There go all my excuses out the window! The more I write this blog, over 4 1/2 years now, the more I find myself challenging my own formerly best thinking- or, more precisely, my own former excuses. So, while listening to a recording of our quintet and my friend’s precision, I decided that I better work on my precision. As I do so I remember that I want to keep the sound solid and musical. I also want to have my personality and life in it. I do not want to be mechanical, but fluid. That’s a lot to do, but I have a few things on my side by this time.
  • First, I have an idea of what precision sounds like. I can hear it.
  • Second, I have skills (and a routine) that can be built upon to further the process.
  • Third, I have the time this winter to work on it.
So I came up with a plan.

Since the sound is always number one I started with long tones. I always start my playing day with long tones, expanding up and down the scale from G at the bottom of the staff. But now I am paying closer attention to the fullness of the sound and having it maintain the center of the tone. I have done this for a long time, but I am paying attention from a different angle now.

On the days when this precision work is my focus I move on after only five minutes of single note long tones. I then go to my Getchell First Book. At a very slow speed (45 bpm) I play #1, rest, and then #2. The goal is to move from one note to the next with, yes, precision- hitting solid and clean, healthy tones. Resting I go back and play them again up a step from the key of C Major to D Major. Same speed, same focus. Finally I go back and take the same two exercises down a step from C Major to Bb Major. Finally, depending on endurance, I rest and then go back and play the first exercise slightly faster and up an octave, still listening for the precision. I end by playing both pieces at speed.

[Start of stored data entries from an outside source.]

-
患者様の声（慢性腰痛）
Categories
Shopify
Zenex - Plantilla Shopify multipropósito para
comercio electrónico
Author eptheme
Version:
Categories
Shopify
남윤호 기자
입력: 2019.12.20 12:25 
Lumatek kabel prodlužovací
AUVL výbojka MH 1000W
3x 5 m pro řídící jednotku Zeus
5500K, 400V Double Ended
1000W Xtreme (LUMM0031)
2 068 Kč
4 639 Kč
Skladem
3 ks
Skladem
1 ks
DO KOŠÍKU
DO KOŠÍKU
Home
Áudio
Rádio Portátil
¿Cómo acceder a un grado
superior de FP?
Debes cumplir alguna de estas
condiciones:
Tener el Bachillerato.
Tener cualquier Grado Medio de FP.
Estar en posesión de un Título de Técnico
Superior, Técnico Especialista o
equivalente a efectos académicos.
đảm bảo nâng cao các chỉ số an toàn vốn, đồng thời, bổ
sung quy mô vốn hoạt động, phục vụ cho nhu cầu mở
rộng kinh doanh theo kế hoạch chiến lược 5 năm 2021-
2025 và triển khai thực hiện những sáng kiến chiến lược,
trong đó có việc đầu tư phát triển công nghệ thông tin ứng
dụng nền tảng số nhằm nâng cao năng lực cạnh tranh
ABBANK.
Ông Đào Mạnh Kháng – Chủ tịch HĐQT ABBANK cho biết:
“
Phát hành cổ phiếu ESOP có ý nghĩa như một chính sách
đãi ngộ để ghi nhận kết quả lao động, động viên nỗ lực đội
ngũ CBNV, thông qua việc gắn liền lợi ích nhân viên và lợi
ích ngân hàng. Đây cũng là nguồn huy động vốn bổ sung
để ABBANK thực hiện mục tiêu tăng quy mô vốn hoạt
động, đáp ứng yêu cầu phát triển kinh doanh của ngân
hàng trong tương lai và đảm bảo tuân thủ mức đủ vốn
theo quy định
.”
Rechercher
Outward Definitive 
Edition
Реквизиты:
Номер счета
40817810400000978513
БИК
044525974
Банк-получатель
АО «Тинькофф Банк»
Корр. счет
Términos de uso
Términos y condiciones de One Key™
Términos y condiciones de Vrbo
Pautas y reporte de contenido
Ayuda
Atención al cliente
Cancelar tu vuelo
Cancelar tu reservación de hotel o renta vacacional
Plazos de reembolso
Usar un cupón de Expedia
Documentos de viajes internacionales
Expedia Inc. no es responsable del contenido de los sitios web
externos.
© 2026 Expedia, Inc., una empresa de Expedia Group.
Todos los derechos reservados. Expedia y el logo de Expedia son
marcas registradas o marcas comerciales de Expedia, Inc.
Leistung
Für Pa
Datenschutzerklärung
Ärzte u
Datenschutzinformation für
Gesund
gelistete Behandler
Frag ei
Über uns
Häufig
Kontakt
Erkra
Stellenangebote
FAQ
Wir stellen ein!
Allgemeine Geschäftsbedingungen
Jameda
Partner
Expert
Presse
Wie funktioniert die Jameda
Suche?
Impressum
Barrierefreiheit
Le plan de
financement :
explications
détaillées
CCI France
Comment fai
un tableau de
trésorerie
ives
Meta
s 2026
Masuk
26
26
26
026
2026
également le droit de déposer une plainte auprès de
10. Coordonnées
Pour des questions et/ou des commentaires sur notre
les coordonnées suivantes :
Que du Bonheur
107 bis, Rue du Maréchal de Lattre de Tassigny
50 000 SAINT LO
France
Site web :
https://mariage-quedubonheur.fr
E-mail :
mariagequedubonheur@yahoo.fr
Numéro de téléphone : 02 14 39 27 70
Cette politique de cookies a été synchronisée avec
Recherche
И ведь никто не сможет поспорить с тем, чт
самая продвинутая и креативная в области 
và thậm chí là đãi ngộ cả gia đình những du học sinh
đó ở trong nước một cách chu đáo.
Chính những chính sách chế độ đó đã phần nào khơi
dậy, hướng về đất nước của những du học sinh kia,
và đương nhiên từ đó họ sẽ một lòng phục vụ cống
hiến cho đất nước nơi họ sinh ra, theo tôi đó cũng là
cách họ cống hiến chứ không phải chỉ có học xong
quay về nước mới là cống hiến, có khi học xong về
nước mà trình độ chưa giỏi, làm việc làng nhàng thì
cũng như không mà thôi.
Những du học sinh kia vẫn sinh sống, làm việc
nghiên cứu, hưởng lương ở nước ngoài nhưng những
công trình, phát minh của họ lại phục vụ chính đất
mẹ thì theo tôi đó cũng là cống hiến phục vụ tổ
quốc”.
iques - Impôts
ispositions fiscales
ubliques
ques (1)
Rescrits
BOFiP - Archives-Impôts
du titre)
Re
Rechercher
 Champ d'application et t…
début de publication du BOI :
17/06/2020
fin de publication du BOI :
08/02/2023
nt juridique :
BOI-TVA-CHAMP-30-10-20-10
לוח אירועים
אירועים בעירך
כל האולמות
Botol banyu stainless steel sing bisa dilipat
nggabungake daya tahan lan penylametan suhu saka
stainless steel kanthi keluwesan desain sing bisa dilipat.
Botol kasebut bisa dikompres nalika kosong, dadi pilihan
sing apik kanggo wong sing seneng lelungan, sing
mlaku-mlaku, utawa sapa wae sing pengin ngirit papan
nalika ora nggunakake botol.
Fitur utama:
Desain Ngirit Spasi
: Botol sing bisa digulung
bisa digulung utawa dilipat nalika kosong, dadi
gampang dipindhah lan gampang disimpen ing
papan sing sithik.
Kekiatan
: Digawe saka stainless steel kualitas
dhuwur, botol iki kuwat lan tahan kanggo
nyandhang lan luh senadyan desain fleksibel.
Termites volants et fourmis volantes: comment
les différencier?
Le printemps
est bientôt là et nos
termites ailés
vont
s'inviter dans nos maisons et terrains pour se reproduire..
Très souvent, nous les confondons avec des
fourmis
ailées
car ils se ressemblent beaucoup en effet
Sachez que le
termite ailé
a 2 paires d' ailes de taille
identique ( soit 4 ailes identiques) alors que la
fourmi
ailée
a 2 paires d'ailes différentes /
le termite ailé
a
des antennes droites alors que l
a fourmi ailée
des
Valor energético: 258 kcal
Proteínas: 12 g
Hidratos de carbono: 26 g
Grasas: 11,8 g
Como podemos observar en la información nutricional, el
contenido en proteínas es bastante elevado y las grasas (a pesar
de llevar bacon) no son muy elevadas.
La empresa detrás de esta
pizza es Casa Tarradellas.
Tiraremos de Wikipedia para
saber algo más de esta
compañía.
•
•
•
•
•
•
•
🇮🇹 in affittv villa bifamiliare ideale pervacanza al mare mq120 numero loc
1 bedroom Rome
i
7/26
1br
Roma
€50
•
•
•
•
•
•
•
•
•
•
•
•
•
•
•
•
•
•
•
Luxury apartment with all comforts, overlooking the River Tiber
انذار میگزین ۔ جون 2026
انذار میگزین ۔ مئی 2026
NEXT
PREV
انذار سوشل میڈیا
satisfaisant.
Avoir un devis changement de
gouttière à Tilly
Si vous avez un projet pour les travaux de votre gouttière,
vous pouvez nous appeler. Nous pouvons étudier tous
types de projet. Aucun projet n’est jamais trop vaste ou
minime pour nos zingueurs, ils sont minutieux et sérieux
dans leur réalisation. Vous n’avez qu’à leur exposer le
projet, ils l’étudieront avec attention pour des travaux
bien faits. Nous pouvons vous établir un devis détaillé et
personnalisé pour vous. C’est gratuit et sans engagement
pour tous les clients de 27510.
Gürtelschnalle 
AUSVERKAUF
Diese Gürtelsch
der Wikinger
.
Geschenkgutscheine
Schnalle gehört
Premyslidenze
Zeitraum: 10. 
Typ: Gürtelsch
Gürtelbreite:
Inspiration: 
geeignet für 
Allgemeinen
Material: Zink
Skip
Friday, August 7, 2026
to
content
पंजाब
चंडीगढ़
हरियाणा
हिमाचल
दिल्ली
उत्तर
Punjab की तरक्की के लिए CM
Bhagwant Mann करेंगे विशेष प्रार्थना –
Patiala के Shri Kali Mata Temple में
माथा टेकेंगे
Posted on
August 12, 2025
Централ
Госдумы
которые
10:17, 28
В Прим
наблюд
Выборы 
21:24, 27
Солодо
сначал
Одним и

This takes between 20 and 25 minutes. The process moves from single notes and tones to settle into the sound, then moving notes at a slow speed to catch the changes, scale and chord movements, and the way the sound has to settle in. Then I hear the notes in different scales and how the relationships stay the same in the midst of the differences. Finally I want to hear the upper register tones and then end with the etudes as written at speed.

I have been doing this particular set three times per week. On other days I substitute some of the Arban’s early exercises slurred and tongued in place of the Getchell. Same theory, same precision direction.

I have been amazed at what has been happening.
  • First, the sound is smoother and has a precision until I start to tire the embouchure which means I didn’t rest enough between exercises.
  • Second, I notice that Self 2 is doing his job keeping me on target and turning the intellectual ideas I have described above into intuition.
  • Third, because of that I am more relaxed in my style while still maintaining the precision I am looking to build.
Accuracy, clarity, on target. Add “life” to it and it becomes music. Which is why we do it in the first place.